WHAT YOU SHOULD DO:
You are asked to filter the data below and copy every line holding "down".

DATA EXTRACT:
= Beginning of Section =

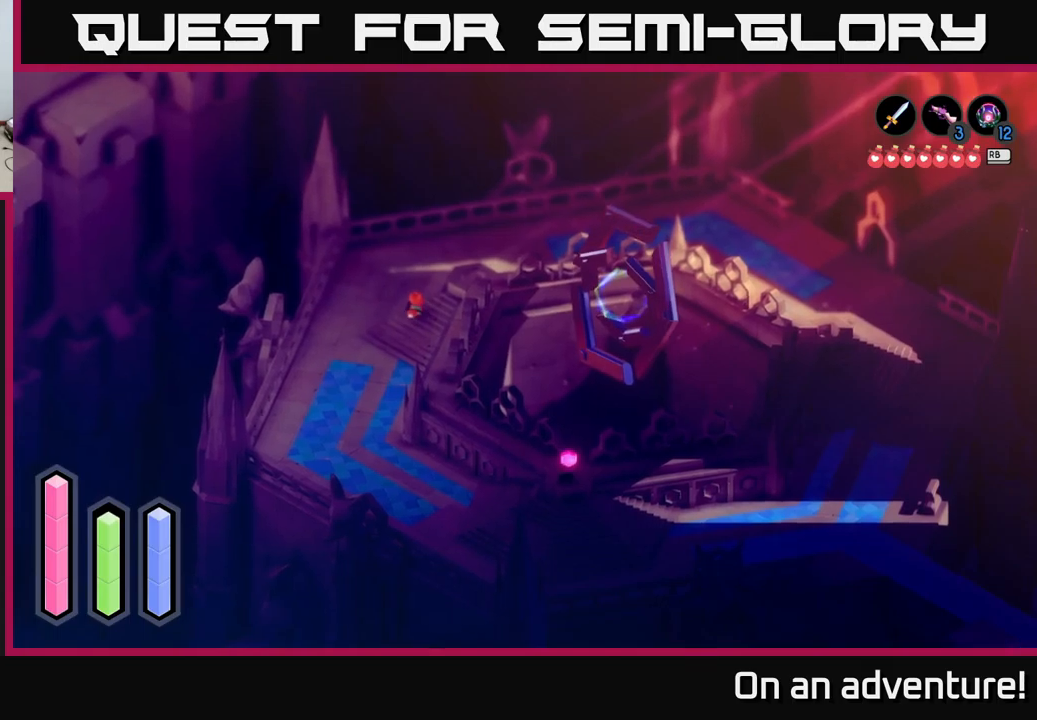
{"buttons": [], "left_stick": "up-right", "right_stick": "center", "events": [[200, "left_stick", "up-right"], [400, "A", "up"]]}
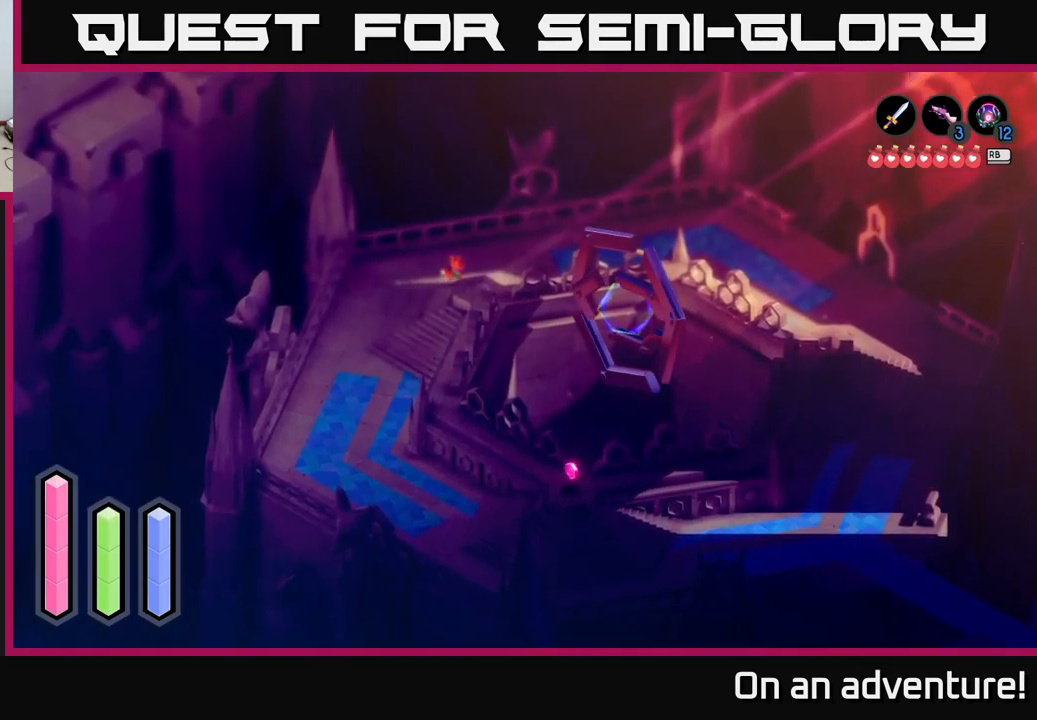
{"buttons": [], "left_stick": "down", "right_stick": "center", "events": [[50, "left_stick", "center"], [300, "left_stick", "right"], [450, "left_stick", "down"]]}
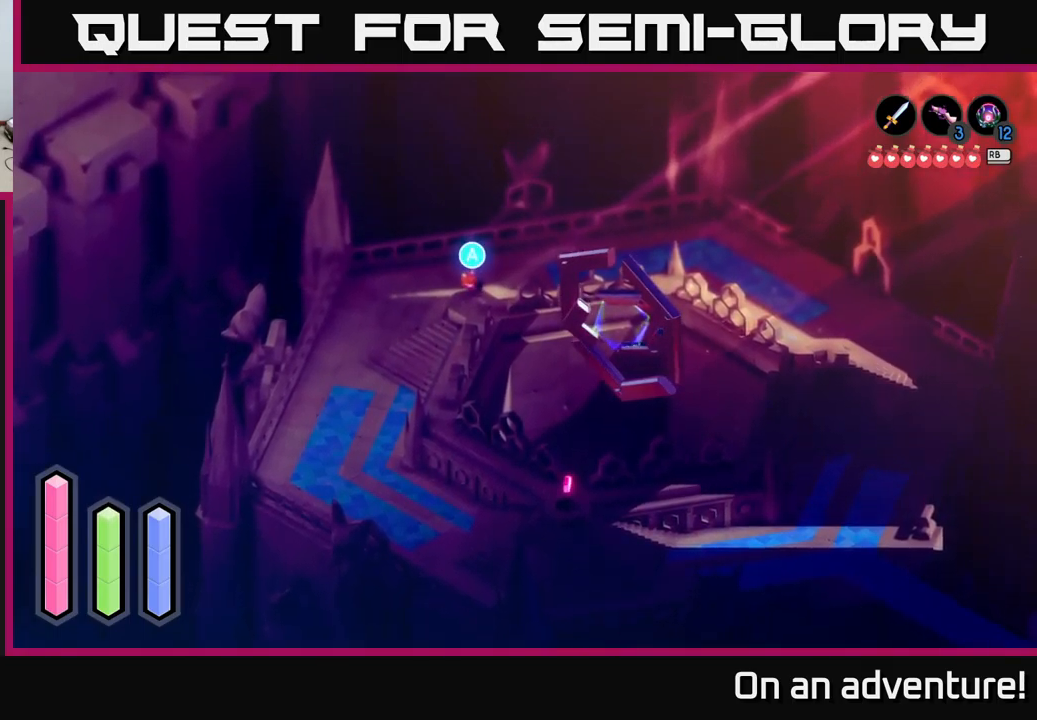
{"buttons": ["A"], "left_stick": "center", "right_stick": "center", "events": [[233, "left_stick", "center"], [383, "A", "down"]]}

= End of Section =

RESPONSE FOR THIS EXERCISE:
{"buttons": [], "left_stick": "down", "right_stick": "center", "events": [[50, "left_stick", "center"], [300, "left_stick", "right"], [450, "left_stick", "down"]]}
{"buttons": ["A"], "left_stick": "center", "right_stick": "center", "events": [[233, "left_stick", "center"], [383, "A", "down"]]}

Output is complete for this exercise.